Investigation of thin-film ultrasonic transducers for high-temperature applications

Abstract

Ultrasonic transducers based on aluminium nitride (AlN) piezoelectric thin films have been proposed for high-temperature (>400°C) defect monitoring of industrial plants and components. To form the transducers, c-axis oriented AlN films, 6 μm thick, were grown on carbon steel substrates by RF sputter deposition. If the films are deposited directly onto components, then the problems of high-temperature couplant layers can be avoided. Two approaches were taken to testing the devices. In the first method, the devices were heated on a hot plate up to 400-500°C and tested by pulse-echo measurements at high temperature and on returning to room temperature.
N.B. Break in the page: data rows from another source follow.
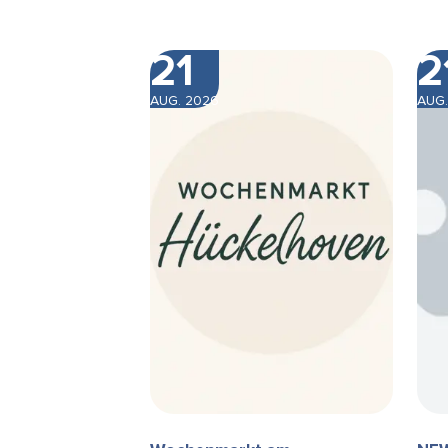
21
2
AUG. 2026
AUG.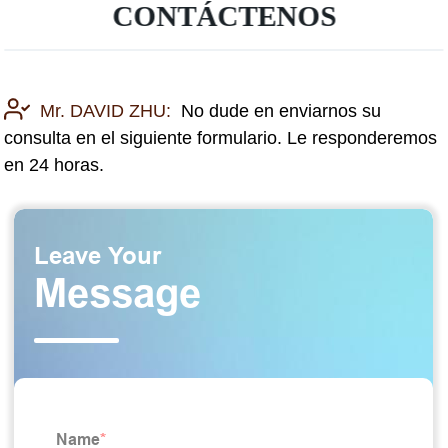
CONTÁCTENOS
Mr. DAVID ZHU:
No dude en enviarnos su
consulta en el siguiente formulario. Le responderemos
en 24 horas.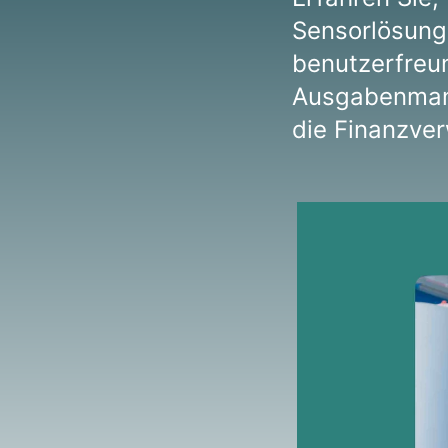
Sensorlösunge
benutzerfreun
Ausgabenmana
die Finanzver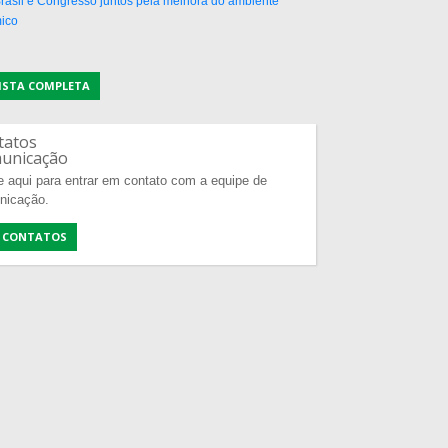
rasil e Congresso juntos pela melhora do ambiente
ico
LISTA COMPLETA
tatos
unicação
e aqui para entrar em contato com a equipe de
nicação.
 CONTATOS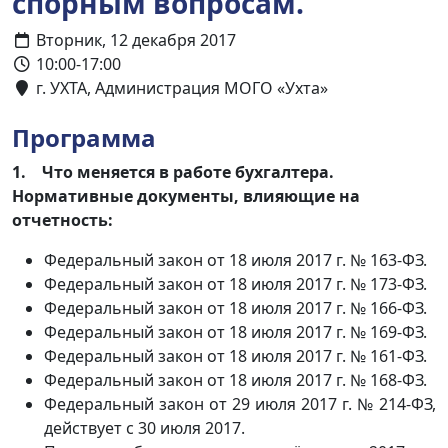
спорным вопросам.
Вторник, 12 декабря 2017
10:00-17:00
г. УХТА, Администрация МОГО «Ухта»
Программа
1. Что меняется в работе бухгалтера.
Нормативные документы, влияющие на
отчетность:
Федеральный закон от 18 июля 2017 г. № 163-ФЗ.
Федеральный закон от 18 июля 2017 г. № 173-ФЗ.
Федеральный закон от 18 июля 2017 г. № 166-ФЗ.
Федеральный закон от 18 июля 2017 г. № 169-ФЗ.
Федеральный закон от 18 июля 2017 г. № 161-ФЗ.
Федеральный закон от 18 июля 2017 г. № 168-ФЗ.
Федеральный закон от 29 июля 2017 г. № 214-ФЗ,
действует с 30 июля 2017.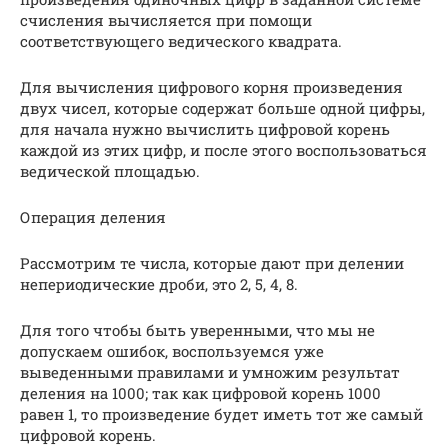
счисления вычисляется при помощи
соответствующего ведического квадрата.
Для вычисления цифрового корня произведения
двух чисел, которые содержат больше одной цифры,
для начала нужно вычислить цифровой корень
каждой из этих цифр, и после этого воспользоваться
ведической площадью.
Операция деления
Рассмотрим те числа, которые дают при делении
непериодические дроби, это 2, 5, 4, 8.
Для того чтобы быть уверенными, что мы не
допускаем ошибок, воспользуемся уже
выведенными правилами и умножим результат
деления на 1000; так как цифровой корень 1000
равен 1, то произведение будет иметь тот же самый
цифровой корень.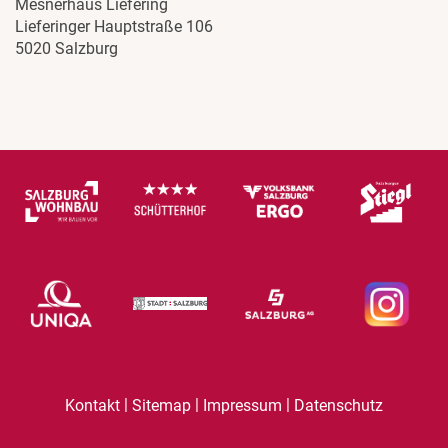
Mesnerhaus Liefering
Lieferinger Hauptstraße 106
5020 Salzburg
|
|
|
Kontakt
Sitemap
Impressum
Datenschutz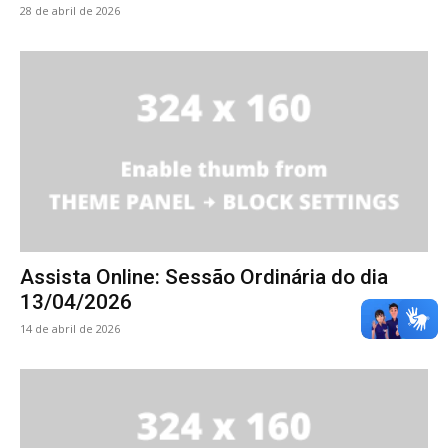
28 de abril de 2026
Assista Online: Sessão Ordinária do dia
13/04/2026
14 de abril de 2026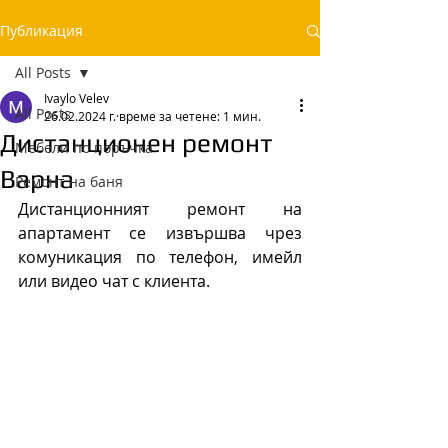
Публикация
All Posts
Ivaylo Velev
All Posts
26.02.2024 г.
време за четене: 1 мин.
Дистанционен ремонт
Мебели по поръчка
Варна
Ремонт на баня
Дистанционният ремонт на 
апартамент се извършва чрез 
комуникация по телефон, имейл 
или видео чат с клиента. 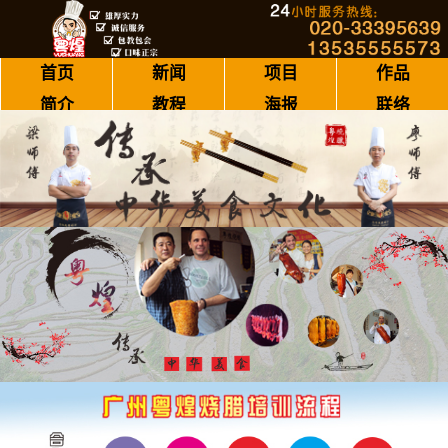
首页
新闻
项目
作品
简介
教程
海报
联络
It was shown that AlN thin-film transducers could maintain their performance in pulse-echo mode at temperatures approaching 500°C. A deterioration in performance below 500°C was attributed mainly to degradation of the top electrode. In the second method, film and substrate were heated in an oven to 600°C and subsequently characterised by X-ray diffraction and scanning electron microscopy to identify any structural change in the films and to investigate the transducer failure mode. These tests showed no significant change in the AlN film after heating. The high temperature durability of the transducers, however, was limited by heat-induced surface oxidation of the carbon steel substrate at the elevated temperatures, which led to decoupling of the film from the substrate.